JOB ITEM | In the entries that follow, count each line containing "SELECT" and state the total, nothing more.

DATA PROVIDED |
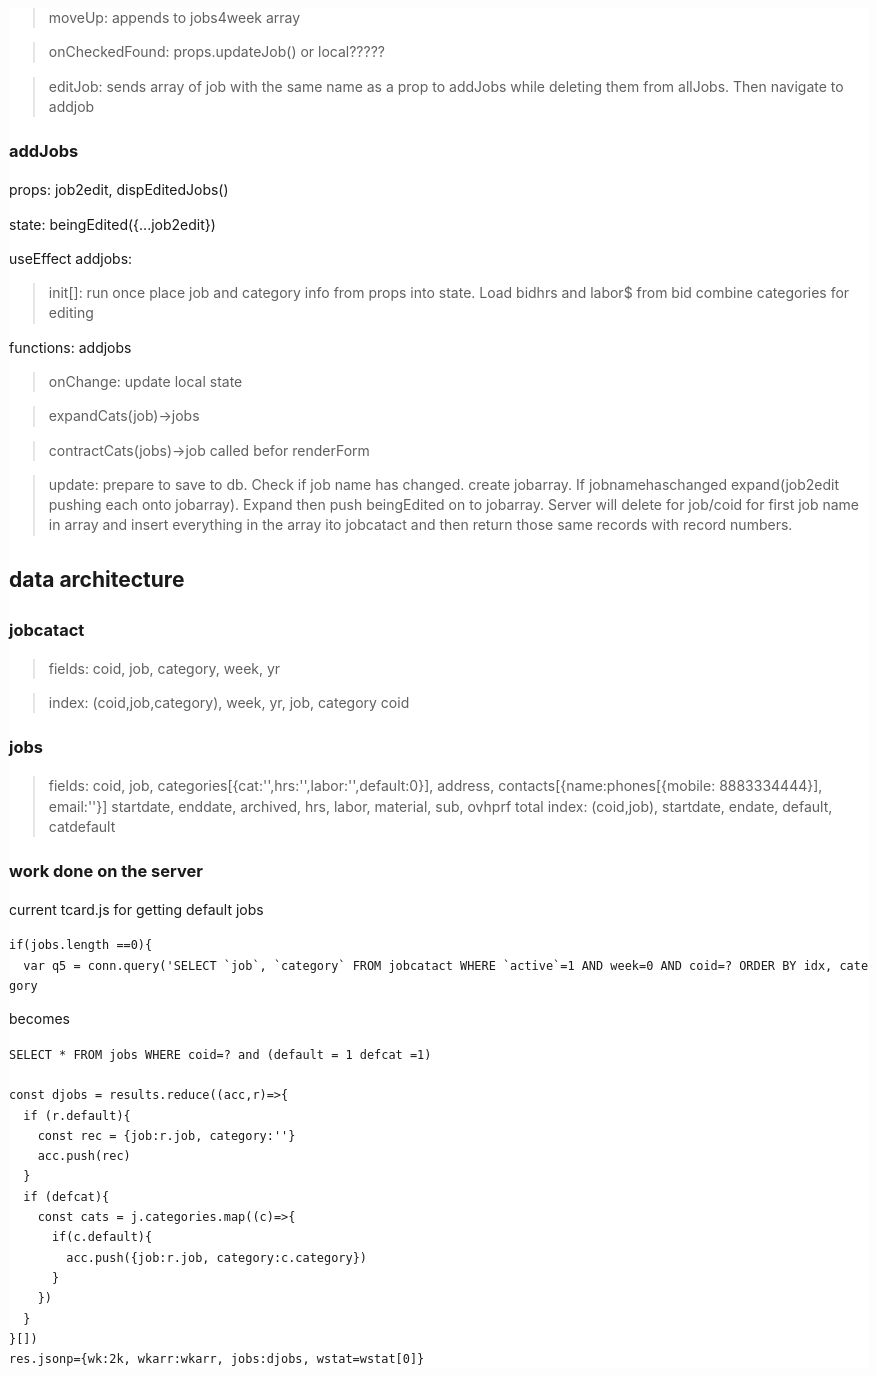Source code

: >moveUp: appends to jobs4week array

>onCheckedFound: props.updateJob() or local?????

>editJob: sends array of job with the same name as a prop to addJobs while deleting them from allJobs. Then navigate to addjob

### addJobs 
props: job2edit, dispEditedJobs()

state: beingEdited({...job2edit})

useEffect addjobs:
>init[]: run once place job and category info from props into state. Load bidhrs and labor$ from bid combine categories for editing

functions: addjobs
>onChange: update local state 

>expandCats(job)->jobs

>contractCats(jobs)->job called befor renderForm

>update: prepare to save to db. Check if job name has changed.   create jobarray.  If jobnamehaschanged expand(job2edit pushing each onto jobarray). Expand then push beingEdited on to jobarray. Server will delete for job/coid for first job name in array and insert everything in the array ito jobcatact and then return those same records with record numbers. 

## data architecture
### jobcatact 
>fields: coid, job, category, week, yr

>index: (coid,job,category), week, yr, job, category coid

### jobs
> fields: coid, job, categories[{cat:'',hrs:'',labor:'',default:0}], address, contacts[{name:phones[{mobile: 8883334444}], email:''}] startdate, enddate, archived, hrs, labor, material, sub, ovhprf total
> index: (coid,job), startdate, endate, default, catdefault

### work done on the server
current tcard.js for getting default jobs

    if(jobs.length ==0){
      var q5 = conn.query('SELECT `job`, `category` FROM jobcatact WHERE `active`=1 AND week=0 AND coid=? ORDER BY idx, category
becomes 

    SELECT * FROM jobs WHERE coid=? and (default = 1 defcat =1)
    
    const djobs = results.reduce((acc,r)=>{
      if (r.default){
        const rec = {job:r.job, category:''}
        acc.push(rec)
      }
      if (defcat){
        const cats = j.categories.map((c)=>{
          if(c.default){
            acc.push({job:r.job, category:c.category})
          }
        })
      }
    }[])
    res.jsonp={wk:2k, wkarr:wkarr, jobs:djobs, wstat=wstat[0]}
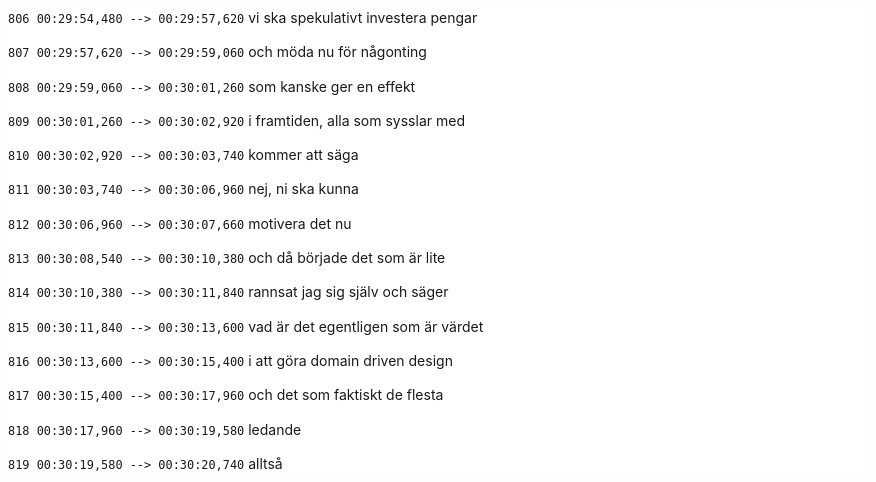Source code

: 

`806 00:29:54,480 --> 00:29:57,620`
vi ska spekulativt investera pengar



`807 00:29:57,620 --> 00:29:59,060`
och möda nu för någonting



`808 00:29:59,060 --> 00:30:01,260`
som kanske ger en effekt



`809 00:30:01,260 --> 00:30:02,920`
i framtiden, alla som sysslar med



`810 00:30:02,920 --> 00:30:03,740`
kommer att säga



`811 00:30:03,740 --> 00:30:06,960`
nej, ni ska kunna



`812 00:30:06,960 --> 00:30:07,660`
motivera det nu



`813 00:30:08,540 --> 00:30:10,380`
och då började det som är lite



`814 00:30:10,380 --> 00:30:11,840`
rannsat jag sig själv och säger



`815 00:30:11,840 --> 00:30:13,600`
vad är det egentligen som är värdet



`816 00:30:13,600 --> 00:30:15,400`
i att göra domain driven design



`817 00:30:15,400 --> 00:30:17,960`
och det som faktiskt de flesta



`818 00:30:17,960 --> 00:30:19,580`
ledande



`819 00:30:19,580 --> 00:30:20,740`
alltså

SOLUTION TO THIS TASK | 2